**Task details**. Each record must be copied in full and unchanged; any image it holds is excluded.

**Data provided**.
****************

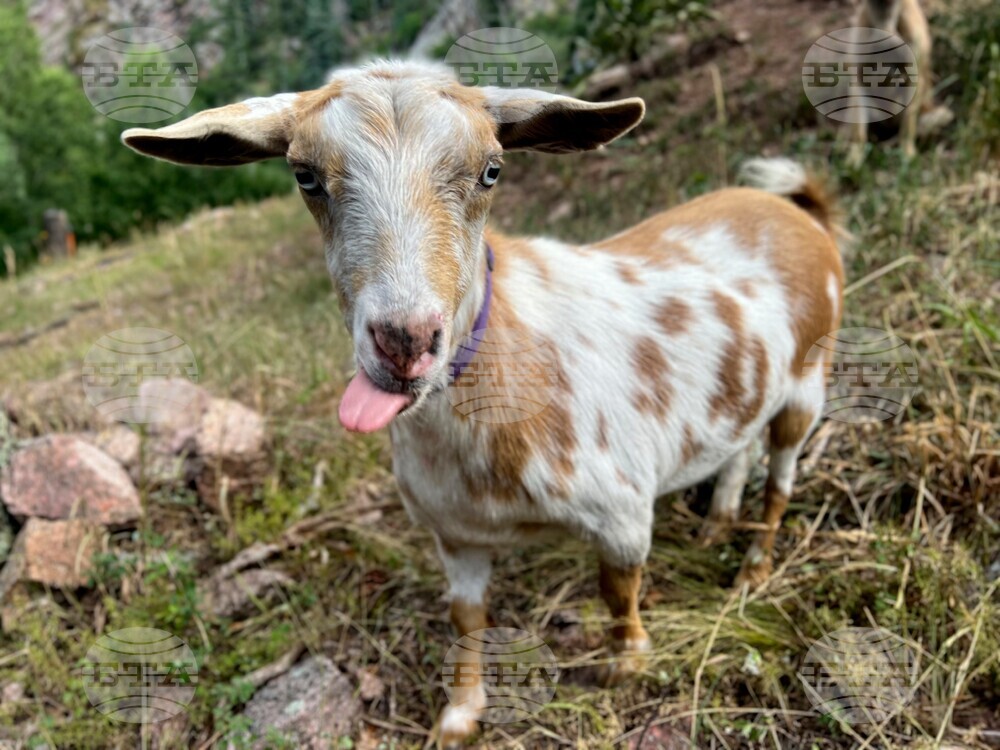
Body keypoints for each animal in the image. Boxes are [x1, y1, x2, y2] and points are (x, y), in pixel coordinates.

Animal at [123, 61, 844, 747]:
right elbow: (465, 616)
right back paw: (718, 523)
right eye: (305, 177)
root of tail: (797, 209)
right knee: (740, 448)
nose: (405, 340)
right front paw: (460, 714)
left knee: (781, 477)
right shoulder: (456, 531)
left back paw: (752, 570)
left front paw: (627, 664)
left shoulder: (621, 508)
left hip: (809, 378)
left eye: (491, 171)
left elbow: (617, 593)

****************

**Response**.
Body keypoints for each animal in the image. Boxes are [x1, y1, x2, y2] and points are (x, y), in pixel coordinates.

Animal at [123, 61, 844, 747]:
right elbow: (465, 616)
right back paw: (718, 523)
right eye: (305, 177)
root of tail: (797, 209)
right knee: (740, 448)
nose: (405, 340)
right front paw: (460, 714)
left knee: (781, 477)
right shoulder: (456, 531)
left back paw: (752, 570)
left front paw: (627, 664)
left shoulder: (621, 508)
left hip: (809, 378)
left eye: (491, 171)
left elbow: (617, 593)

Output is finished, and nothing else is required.